§ **WHAT TO PRODUCE**:
The data below holds the lines to copy: everything from the line containing "Vorrüstung für DISTRONIC" to the line containing "świata biznesu, ale", both ends included, set down exactly.
....................
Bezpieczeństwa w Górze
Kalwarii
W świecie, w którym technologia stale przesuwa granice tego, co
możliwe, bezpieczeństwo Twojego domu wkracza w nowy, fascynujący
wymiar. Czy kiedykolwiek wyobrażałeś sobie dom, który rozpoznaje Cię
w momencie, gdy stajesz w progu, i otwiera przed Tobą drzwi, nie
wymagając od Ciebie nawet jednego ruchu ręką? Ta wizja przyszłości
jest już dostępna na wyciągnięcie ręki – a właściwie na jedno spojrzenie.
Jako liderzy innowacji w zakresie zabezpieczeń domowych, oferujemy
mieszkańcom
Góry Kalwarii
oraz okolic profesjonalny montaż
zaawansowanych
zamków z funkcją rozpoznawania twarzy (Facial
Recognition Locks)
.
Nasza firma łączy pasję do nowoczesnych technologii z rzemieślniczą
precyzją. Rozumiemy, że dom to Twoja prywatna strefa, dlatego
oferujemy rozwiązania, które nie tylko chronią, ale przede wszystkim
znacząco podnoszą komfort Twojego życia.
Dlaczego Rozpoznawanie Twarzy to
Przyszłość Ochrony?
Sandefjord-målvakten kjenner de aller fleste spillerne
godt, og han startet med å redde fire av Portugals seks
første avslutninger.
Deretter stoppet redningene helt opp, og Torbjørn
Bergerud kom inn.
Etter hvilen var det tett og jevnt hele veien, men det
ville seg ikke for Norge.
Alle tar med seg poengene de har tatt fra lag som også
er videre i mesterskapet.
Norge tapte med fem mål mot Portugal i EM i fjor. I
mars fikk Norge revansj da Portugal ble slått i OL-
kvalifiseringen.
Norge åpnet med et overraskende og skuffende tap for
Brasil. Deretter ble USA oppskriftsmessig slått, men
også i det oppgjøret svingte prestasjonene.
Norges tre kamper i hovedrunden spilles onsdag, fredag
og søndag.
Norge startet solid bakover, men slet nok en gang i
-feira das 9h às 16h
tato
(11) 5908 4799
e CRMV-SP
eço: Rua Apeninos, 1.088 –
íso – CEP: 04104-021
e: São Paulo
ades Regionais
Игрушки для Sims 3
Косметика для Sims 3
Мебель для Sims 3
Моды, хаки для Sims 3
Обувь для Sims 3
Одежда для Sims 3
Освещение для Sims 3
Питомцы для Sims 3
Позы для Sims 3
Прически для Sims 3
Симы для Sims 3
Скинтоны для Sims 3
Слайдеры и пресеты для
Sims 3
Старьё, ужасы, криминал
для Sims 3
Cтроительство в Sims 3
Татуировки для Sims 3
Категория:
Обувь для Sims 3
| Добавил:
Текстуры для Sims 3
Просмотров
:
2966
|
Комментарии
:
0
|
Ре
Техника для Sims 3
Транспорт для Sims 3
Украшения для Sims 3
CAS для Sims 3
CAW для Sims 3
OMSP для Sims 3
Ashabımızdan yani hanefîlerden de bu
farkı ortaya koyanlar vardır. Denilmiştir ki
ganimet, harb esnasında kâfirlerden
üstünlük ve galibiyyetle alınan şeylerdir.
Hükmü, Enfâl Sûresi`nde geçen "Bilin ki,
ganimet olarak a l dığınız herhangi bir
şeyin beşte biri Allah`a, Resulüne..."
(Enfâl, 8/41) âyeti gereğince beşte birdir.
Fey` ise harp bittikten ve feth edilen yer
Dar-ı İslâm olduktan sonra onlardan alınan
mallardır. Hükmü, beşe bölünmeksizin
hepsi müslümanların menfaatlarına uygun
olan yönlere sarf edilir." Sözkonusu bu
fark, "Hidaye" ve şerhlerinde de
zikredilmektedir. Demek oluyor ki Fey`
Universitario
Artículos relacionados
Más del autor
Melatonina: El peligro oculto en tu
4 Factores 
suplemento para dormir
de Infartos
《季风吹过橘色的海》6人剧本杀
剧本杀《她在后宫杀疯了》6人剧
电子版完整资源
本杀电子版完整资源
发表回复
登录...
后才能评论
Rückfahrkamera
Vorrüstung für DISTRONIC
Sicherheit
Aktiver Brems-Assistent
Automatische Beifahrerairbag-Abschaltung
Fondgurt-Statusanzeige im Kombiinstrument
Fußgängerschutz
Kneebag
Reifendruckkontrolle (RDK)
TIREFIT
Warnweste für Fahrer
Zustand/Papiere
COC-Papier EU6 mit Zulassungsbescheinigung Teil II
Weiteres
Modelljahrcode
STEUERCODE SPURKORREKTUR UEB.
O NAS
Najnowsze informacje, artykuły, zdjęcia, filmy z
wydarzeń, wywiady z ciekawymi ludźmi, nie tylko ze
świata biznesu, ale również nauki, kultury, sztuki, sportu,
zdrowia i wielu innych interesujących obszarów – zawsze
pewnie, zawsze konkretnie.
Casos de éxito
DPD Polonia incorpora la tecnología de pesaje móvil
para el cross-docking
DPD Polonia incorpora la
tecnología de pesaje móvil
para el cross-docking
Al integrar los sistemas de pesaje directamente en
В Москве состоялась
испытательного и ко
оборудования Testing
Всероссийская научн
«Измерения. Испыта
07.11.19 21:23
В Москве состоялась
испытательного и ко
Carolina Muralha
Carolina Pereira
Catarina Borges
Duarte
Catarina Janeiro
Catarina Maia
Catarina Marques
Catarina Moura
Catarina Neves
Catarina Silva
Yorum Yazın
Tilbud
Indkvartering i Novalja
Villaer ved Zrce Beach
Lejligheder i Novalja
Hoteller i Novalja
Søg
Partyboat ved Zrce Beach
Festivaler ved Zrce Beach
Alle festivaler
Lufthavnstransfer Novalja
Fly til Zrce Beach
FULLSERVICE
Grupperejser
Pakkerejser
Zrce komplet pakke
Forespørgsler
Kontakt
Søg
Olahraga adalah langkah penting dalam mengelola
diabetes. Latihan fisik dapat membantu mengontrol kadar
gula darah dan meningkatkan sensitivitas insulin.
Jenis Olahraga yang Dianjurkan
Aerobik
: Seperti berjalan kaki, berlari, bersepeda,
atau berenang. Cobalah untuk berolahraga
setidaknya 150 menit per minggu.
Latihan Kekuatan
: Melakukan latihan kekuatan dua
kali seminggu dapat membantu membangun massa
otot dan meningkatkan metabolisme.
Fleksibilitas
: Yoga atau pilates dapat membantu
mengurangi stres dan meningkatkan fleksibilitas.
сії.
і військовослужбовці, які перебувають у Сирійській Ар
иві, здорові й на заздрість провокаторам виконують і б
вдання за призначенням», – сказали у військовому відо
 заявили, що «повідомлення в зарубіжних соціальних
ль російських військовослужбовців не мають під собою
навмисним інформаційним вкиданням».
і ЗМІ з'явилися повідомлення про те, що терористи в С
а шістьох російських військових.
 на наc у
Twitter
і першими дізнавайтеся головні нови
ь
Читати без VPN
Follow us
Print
....................
§ **TASK ANSWER**:
Vorrüstung für DISTRONIC
Sicherheit
Aktiver Brems-Assistent
Automatische Beifahrerairbag-Abschaltung
Fondgurt-Statusanzeige im Kombiinstrument
Fußgängerschutz
Kneebag
Reifendruckkontrolle (RDK)
TIREFIT
Warnweste für Fahrer
Zustand/Papiere
COC-Papier EU6 mit Zulassungsbescheinigung Teil II
Weiteres
Modelljahrcode
STEUERCODE SPURKORREKTUR UEB.
O NAS
Najnowsze informacje, artykuły, zdjęcia, filmy z
wydarzeń, wywiady z ciekawymi ludźmi, nie tylko ze
świata biznesu, ale również nauki, kultury, sztuki, sportu,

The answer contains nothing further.